Try it:
Could you quote, word for word, the lines from the start of the material up to and including the line with "złotych w projektowanie produktów, które mają"?
START Extracted data
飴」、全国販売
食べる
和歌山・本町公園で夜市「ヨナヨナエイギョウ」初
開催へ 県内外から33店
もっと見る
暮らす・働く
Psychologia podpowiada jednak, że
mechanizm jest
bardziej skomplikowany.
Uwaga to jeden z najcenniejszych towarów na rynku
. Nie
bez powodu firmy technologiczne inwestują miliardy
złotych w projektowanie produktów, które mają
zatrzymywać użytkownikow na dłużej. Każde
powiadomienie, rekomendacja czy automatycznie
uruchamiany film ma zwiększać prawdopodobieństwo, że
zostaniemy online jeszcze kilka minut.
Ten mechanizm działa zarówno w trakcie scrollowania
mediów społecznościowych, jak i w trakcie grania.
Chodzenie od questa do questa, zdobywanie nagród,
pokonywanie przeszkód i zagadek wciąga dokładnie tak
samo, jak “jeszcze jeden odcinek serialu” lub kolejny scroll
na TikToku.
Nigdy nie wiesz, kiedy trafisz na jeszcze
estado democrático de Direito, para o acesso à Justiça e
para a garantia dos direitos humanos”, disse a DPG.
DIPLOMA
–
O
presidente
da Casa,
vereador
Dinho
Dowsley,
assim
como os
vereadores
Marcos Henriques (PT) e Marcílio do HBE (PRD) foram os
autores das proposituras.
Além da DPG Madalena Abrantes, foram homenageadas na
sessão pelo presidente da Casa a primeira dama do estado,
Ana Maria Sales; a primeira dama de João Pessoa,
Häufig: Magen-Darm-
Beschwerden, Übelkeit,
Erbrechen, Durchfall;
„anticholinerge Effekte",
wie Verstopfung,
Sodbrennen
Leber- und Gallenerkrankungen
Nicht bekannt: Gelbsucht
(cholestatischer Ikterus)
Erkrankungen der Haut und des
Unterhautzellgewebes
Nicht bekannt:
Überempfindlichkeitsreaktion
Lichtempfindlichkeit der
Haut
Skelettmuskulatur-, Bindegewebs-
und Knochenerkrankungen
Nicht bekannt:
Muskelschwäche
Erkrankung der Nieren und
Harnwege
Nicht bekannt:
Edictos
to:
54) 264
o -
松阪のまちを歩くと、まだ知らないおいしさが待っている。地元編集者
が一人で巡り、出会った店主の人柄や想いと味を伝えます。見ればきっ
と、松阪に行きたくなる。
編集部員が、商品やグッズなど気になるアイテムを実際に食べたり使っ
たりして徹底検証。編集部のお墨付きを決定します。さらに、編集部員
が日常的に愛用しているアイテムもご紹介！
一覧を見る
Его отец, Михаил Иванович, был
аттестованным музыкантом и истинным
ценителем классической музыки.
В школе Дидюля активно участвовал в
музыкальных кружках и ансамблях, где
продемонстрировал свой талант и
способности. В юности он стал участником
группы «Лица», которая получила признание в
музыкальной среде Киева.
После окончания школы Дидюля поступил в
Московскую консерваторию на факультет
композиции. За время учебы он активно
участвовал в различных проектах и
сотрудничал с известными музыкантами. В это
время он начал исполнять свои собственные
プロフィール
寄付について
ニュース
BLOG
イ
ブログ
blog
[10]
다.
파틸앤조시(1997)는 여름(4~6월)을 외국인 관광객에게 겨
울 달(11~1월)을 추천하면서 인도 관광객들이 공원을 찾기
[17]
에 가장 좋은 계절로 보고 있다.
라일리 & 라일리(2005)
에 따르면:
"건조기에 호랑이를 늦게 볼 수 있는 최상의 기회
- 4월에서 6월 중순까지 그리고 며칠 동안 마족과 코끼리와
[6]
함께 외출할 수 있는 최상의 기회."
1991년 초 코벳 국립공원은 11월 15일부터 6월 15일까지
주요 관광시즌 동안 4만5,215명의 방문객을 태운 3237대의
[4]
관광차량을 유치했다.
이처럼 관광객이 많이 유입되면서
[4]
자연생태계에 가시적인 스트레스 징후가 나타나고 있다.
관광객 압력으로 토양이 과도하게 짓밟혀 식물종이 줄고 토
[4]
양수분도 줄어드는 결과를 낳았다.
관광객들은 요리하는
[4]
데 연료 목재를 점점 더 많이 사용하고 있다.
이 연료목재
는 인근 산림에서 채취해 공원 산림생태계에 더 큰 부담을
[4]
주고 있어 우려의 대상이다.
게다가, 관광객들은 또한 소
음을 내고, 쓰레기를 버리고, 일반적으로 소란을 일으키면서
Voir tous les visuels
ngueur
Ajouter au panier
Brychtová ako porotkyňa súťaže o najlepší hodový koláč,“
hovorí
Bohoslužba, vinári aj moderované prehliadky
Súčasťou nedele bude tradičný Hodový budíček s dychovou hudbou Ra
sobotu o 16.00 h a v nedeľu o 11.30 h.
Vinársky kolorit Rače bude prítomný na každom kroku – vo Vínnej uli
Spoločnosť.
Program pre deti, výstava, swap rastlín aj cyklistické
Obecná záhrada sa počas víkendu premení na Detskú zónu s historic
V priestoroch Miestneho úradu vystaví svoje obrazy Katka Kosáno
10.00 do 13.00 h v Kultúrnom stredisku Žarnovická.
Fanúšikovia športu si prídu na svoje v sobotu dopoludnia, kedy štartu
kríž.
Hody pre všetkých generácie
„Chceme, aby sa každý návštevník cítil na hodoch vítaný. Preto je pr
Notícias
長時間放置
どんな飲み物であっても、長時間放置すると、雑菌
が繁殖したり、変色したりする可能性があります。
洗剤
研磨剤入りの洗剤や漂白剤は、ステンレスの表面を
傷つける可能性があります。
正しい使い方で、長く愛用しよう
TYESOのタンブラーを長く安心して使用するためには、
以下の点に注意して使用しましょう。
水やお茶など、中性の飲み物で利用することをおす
END Extracted data
Written response:
飴」、全国販売
食べる
和歌山・本町公園で夜市「ヨナヨナエイギョウ」初
開催へ 県内外から33店
もっと見る
暮らす・働く
Psychologia podpowiada jednak, że
mechanizm jest
bardziej skomplikowany.
Uwaga to jeden z najcenniejszych towarów na rynku
. Nie
bez powodu firmy technologiczne inwestują miliardy
złotych w projektowanie produktów, które mają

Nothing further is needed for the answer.